A primeira sequência de O Regresso dá a impressão de que vamos assistir um filme sobre guerra, que remete às disputas territoriais entre americanos, índios e outros colonizadores que se aproveitavam do mercado para também lucrar. Mas é completamente diferente do esperado. O Regresso é uma experiência cinematográfica dessas que ficam por muito tempo em nossas mentes. É preciso ter estômago para assistir o filme. E a recompensa vale a pena.

Leonardo DiCaprio vive Hugh Glass, que está no oeste americano caçando juntamente com outros grupos para ganhar dinheiro. Sendo também um guia da expedição em que se encontra, e que tenta atravessar o caminho sem ser notado pelos índios da região, Glass é atacado por um urso e a sua sorte é colocada à prova. Com o corpo totalmente destroçado, ele consegue sobreviver. Mas depois inicia uma jornada de vingança contra John Fitzgerald (o sempre ótimo Tom Hardy), que o deixou para morrer e ainda por cima roubou os seus pertences.

Durante quase três horas, testemunhamos uma sessão de tortura à qual o personagem de Leonardo DiCaprio é submetido. Uma tortura física e emocional que o ator “se mata” para traduzir, sendo tão visceral quanto o próprio filme, que foi dirigido no limite das condições climáticas mais impressionantes pelo mexicano Alejandro González Iñarritu. A selvageria de O Regresso não está apenas na crueza com que Iñarritu filma, mas também em como a natureza é agressiva ao mesmo tempo em que oferece opções de sobrevivência.
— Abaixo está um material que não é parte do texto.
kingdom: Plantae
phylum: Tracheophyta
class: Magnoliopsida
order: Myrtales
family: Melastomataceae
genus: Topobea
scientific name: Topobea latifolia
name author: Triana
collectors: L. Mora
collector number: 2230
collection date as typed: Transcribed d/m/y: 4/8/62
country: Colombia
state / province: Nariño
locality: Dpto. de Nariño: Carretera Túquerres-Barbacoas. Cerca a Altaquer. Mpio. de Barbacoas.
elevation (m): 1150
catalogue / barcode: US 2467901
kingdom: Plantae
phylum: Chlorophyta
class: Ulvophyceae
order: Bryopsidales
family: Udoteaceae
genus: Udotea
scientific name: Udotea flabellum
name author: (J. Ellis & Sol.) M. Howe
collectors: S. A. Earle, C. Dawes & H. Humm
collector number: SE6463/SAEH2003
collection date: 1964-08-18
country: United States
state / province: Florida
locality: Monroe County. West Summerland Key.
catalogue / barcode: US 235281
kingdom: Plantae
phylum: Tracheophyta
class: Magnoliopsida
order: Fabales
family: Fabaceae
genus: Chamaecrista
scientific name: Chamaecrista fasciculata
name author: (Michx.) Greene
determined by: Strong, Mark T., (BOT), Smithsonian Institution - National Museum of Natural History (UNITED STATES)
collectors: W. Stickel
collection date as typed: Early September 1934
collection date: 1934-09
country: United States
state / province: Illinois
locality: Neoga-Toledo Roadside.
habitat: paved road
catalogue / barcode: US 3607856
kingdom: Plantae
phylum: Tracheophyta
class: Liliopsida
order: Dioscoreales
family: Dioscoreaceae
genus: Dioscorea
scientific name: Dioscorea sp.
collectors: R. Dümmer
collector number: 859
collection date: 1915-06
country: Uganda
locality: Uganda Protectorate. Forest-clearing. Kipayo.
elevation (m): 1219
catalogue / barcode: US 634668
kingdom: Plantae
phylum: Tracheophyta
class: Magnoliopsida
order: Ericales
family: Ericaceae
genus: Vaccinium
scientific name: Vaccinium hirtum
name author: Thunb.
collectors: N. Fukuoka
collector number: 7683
Apesar da violência do filme, O Regresso tem bons momentos em que soa poético e até nos remete aos filmes do diretor Terrence Malick. Em O Novo Mundo (2005), por exemplo, Malick se inspirou nas aventuras do capitão John Smith e Pocahontas para realizar um filme histórico sobre a fundação de Jamestown. Rodeado por bastante mata primitiva, Malick filma com o cuidado e a contemplação de sempre, algo que o próprio Iñarritu também realiza em algumas passagens de O Regresso.

Assim, cenas impressionantes não faltam em O Regresso. E a direção de Iñarritu praticamente nos coloca dentro de toda aquela paisagem congelante e que, com os planos abertos e o trabalho excepcional do diretor de fotografia Emmanuel Lubezki (também responsável pela experiência que foi Birdman em parceria com o mesmo diretor), nos dá a sensação exata de que o lugar é ameaçador e que nós, seres humanos, somos algo muito pequeno dentro de todo aquele lugar.